Alkalimonas

Scientific classification
- Domain: Bacteria
- Kingdom: Pseudomonadati
- Phylum: Pseudomonadota
- Class: Gammaproteobacteria
- Order: incertae sedis
- Family: incertae sedis
- Genus: Alkalimonas Ma et al. 2007
- Type species: Alkalimonas amylolytica Ma et al. 2007

= Alkalimonas =

Genus of bacteria

Alkalimonas is a genus of bacteria in the phylum Pseudomonadota.

==Etymology==
The name Alkalimonas derives from:
 Neo-Latin noun alkali (from Arabic al-qaliy), ashes of salt wort; Greek feminine gender noun monas (μονάς), nominally meaning "a unit", but in effect meaning a bacterium; Neo-Latin feminine gender noun Alkalimonas, alkaline monad.

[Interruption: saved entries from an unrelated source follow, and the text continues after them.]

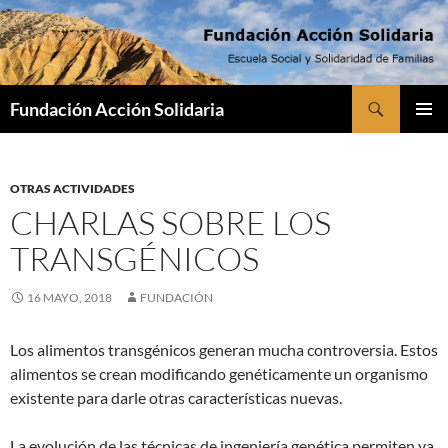
Saltar
al
contenido
Buscar
Fundación Acción Solidaria
MENÚ
PRINCI
OTRAS ACTIVIDADES
CHARLAS SOBRE LOS
TRANSGÉNICOS
16 MAYO, 2018
FUNDACIÓN
Los alimentos transgénicos generan mucha controversia. Estos
alimentos se crean modificando genéticamente un organismo
existente para darle otras características nuevas.
La evolución de las técnicas de ingeniería genética permiten ya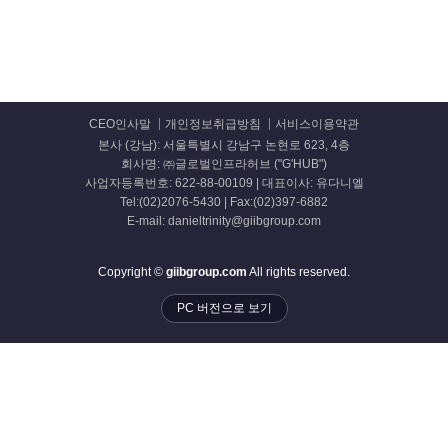
CEO인사말
개인정보취급방침
서비스이용약관
본사 (강남): 서울특별시 강남구 논현로 623, 4층
회사명: ㈜글로벌인프라허브 ("G'HUB")
사업자등록번호: 622-88-00109 | 대표이사: 유다니엘
Tel:(02)2076-5430 | Fax:(02)397-6882
E-mail: danieltrinity@giibgroup.com
Copyright ©
giibgroup.com
All rights reserved.
PC 버전으로 보기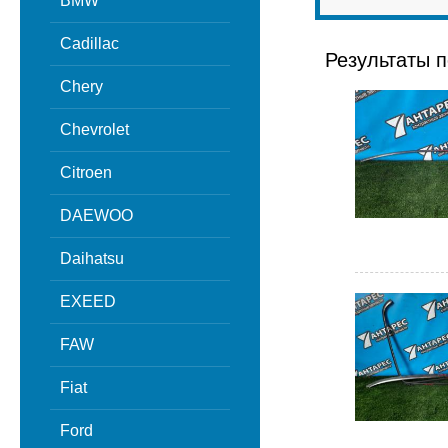
BMW
Cadillac
Результаты п
Chery
Chevrolet
Citroen
DAEWOO
Daihatsu
EXEED
FAW
Fiat
Ford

Members of the genus Alkalimonas can be referred to as alkalimonads (viz. Trivialisation of names).

==Species==
The genus contains 3 species (including basonyms and synonyms), namely
- Alkalimonas amylolytica ( Ma et al. 2007, (Type species of the genus).;: Greek noun amulon, starch; Neo-Latin adjective lyticus -a -um (from Greek adjective lutikos (λυτικός) -ē -on), able to loose, able to dissolve; Neo-Latin feminine gender adjective amylolytica, starch dissolving.)
- Alkalimonas collagenimarina ( Kurata et al. 2007; Neo-Latin noun collagenum, collagen; Latin adjective marinus -a -um, of the sea, marine; Neo-Latin feminine gender adjective collagenimarina, collagenolytic bacterium isolated from the sea.)
- Alkalimonas delamerensis ( Ma et al. 2007; Neo-Latin feminine gender adjective delamerensis, pertaining to Delamere estates, which include Lake Elmenteita (the source of the type strain), Kenya.)